Minorities made up only 22% of workers in the 2 million job, 16-county Twin Cities metropolitan area in 2019, according to a recent analysis by labor economist Tim O'Neill of the Minnesota Department of Employment and Economic Development. And minority employment grew 25% in 2015-19, or 89,485 new jobs, while the overall job market grew only 6%.
The region's economic growth increasingly depends on working-age minorities, including immigrants.
Their ranks are growing at twice-or-more the pace of the overall job market in fields such as management, business and financial operations, health care, technology and construction trades.
Clark, who was raised by a grandmother in Oklahoma, has been on Clark's own since high school.
Clark moved, first to Wisconsin, to attend college near an older friend who was a mentor. Clark financed college, including a few software classes, with work and debt.

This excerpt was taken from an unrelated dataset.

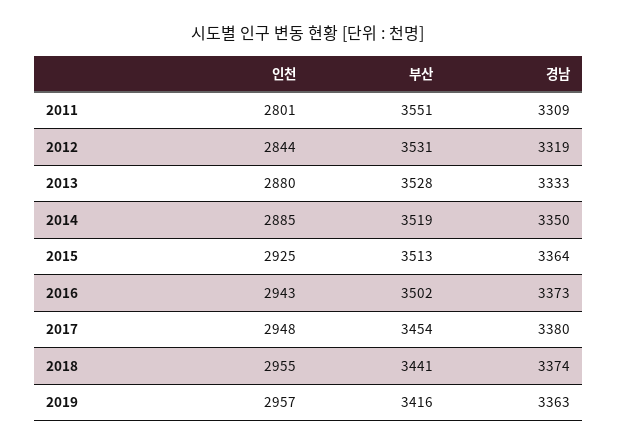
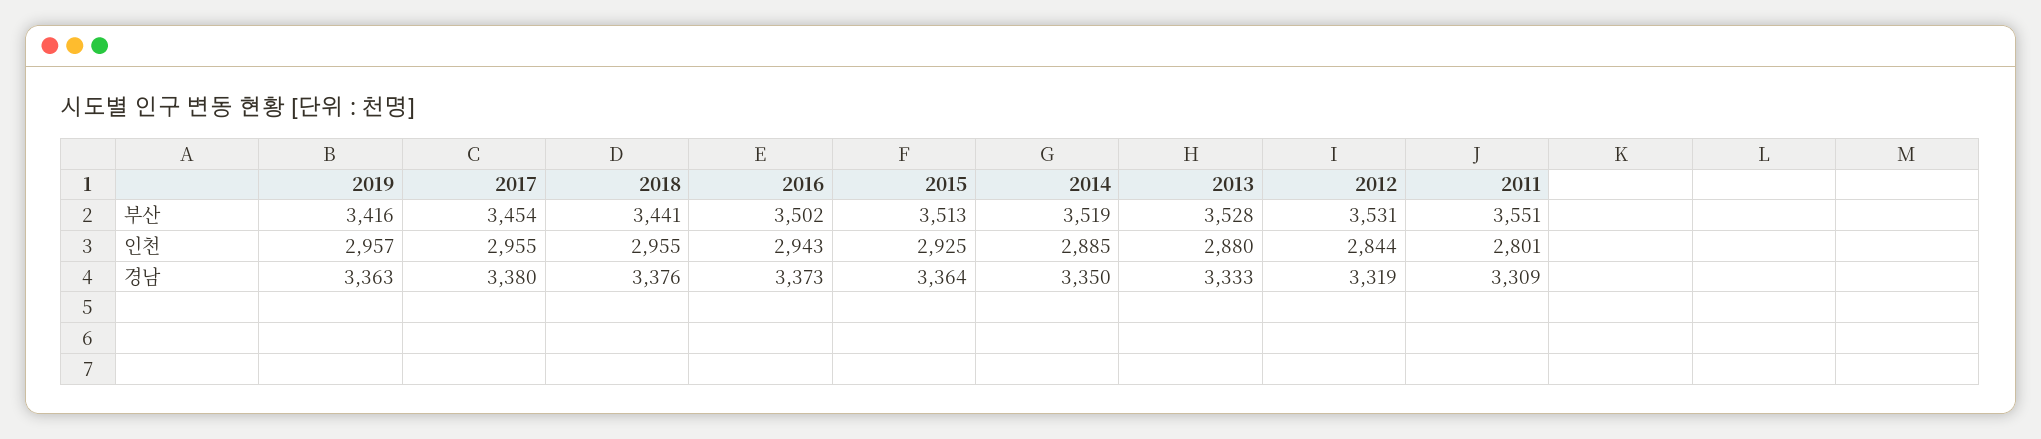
인천, 2017: 2948 -> 2955
경남, 2018: 3374 -> 3376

Clark's interest in software led in 2018 to Minneapolis-based Prime Digital Academy, an industry-backed boot camp that trains adults for IT jobs. Clark covered the $15,000 tuition mostly with a Minneapolis Tech Hire grant funded by government and industry.
"The month I graduated, I had only $130 to live on after I paid my rent," Clark recalled.
Clark has made the most of the opportunity, representing Best Buy in Blacks in Technology, engaging in conferences and volunteering in Clark's neighborhood, as well as mentoring students.
"Leadership is … what you choose to do with your time and how you engage people," said the frugal Clark, who still lives in the same studio apartment in the Phillips neighborhood.
"I see poverty. Homelessness. I'm privileged and committed to the neighborhood.
"I also work with students from [nearby] Augsburg University and Prime Digital. Some from this neighborhood. They need support, portfolio reviews and help with soft-skill development. I try to introduce them to people in industry.''
Scott Schmidt, a digital supervisor, praised Clark as a good teammate, curious and helpful.
Those important attributes aren't requisites for a computer science degree.